Ist der Prediger ein Geniesser? Für eine Andacht in der Fastenwoche
würde ich sein Lob auf das Essen jedenfalls nicht
auswählen. Mit dem Spruch könnte man werben für eine
Gault-Millau-Tour! Mich erinnert er an einen anderen Spruch
des römischen Dichters Horaz, der mahnt, man soll die
kurze Lebenszeit nutzen. Horaz gibt den Rat, den Tag zu
pflücken, bevor es Abend wird. Wer sich die Mühe macht,
den Sinnzusammenhang der biblischen Carpe-Diem-Einsicht
zu erforschen, kommt allerdings auf eine andere Spur.
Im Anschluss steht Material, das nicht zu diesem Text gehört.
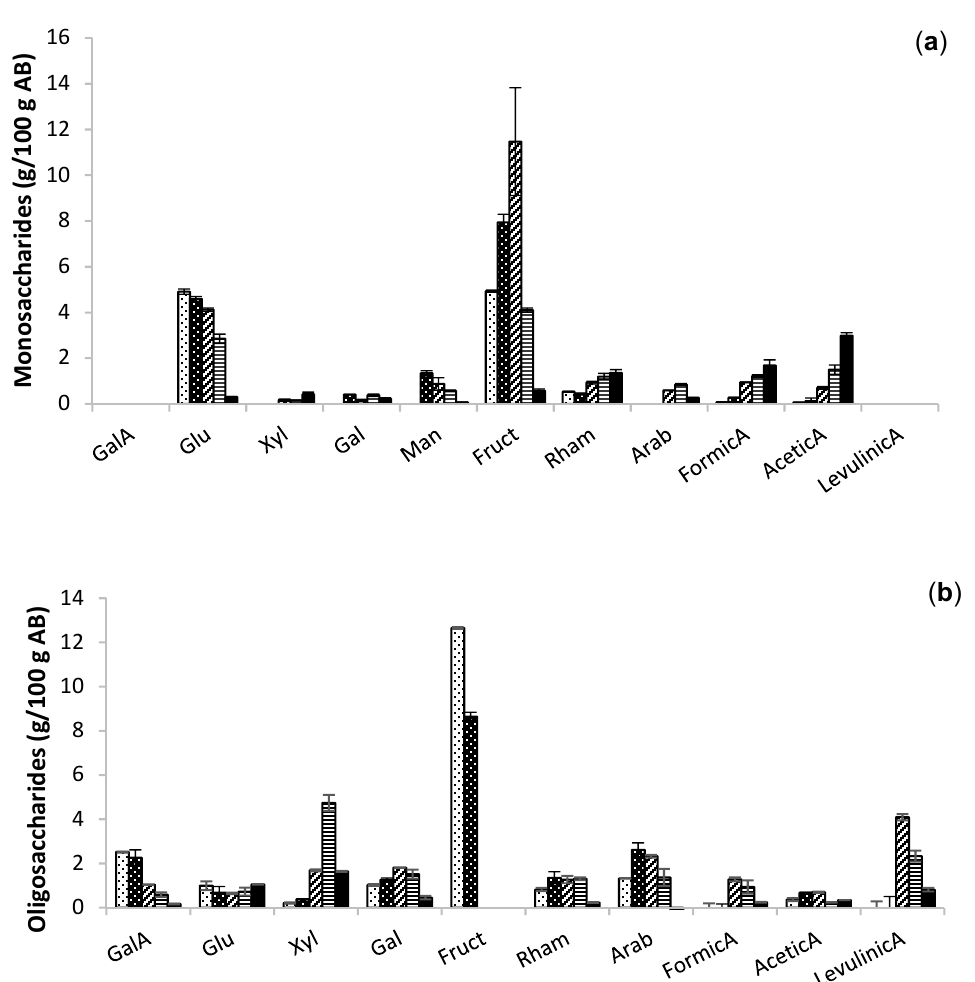
Figure 4. Extraction of ( a ) monosaccharidic and ( b ) oligosaccharidic fractions of extracts obtained at different temperatures; 140 (black dots), 160 (white dots), 180 (slanted lines), 200 (horizontal lines), and 220 °C (filled bars) of microwave assisted heating.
Der
Prediger versucht sich nämlich einen Reim darauf zu machen,
warum es Gesetzesbrecher gibt, die in Saus und Braus leben,
und Gerechte, als ob sie das Gesetz gebrochen hätten. Das
schmeckt nach einer bitteren Pille. «Ein Sünder kann hundertmal
Böses tun und dennoch lang leben.» (Vers 12) Das
ist aber nur die eine Seite der Medaille. Ich höre auch: Wenn
schon gelebt, dann doch richtig gelebt. Wenn in dieser flüchtigen
Welt nichts ewig Bestand hat, dann freu dich an dem,
was Gott dir schenkt. Genussfähigkeit ist eine Gabe Gottes!
Ein anderer Meister der Wahrheit meinte ein paar Jahre
später:
«Sorget euch nicht um morgen!» (Matthäus 6,34)
Ihm glaube ich. Er hat auch die bittere Pille geschluckt.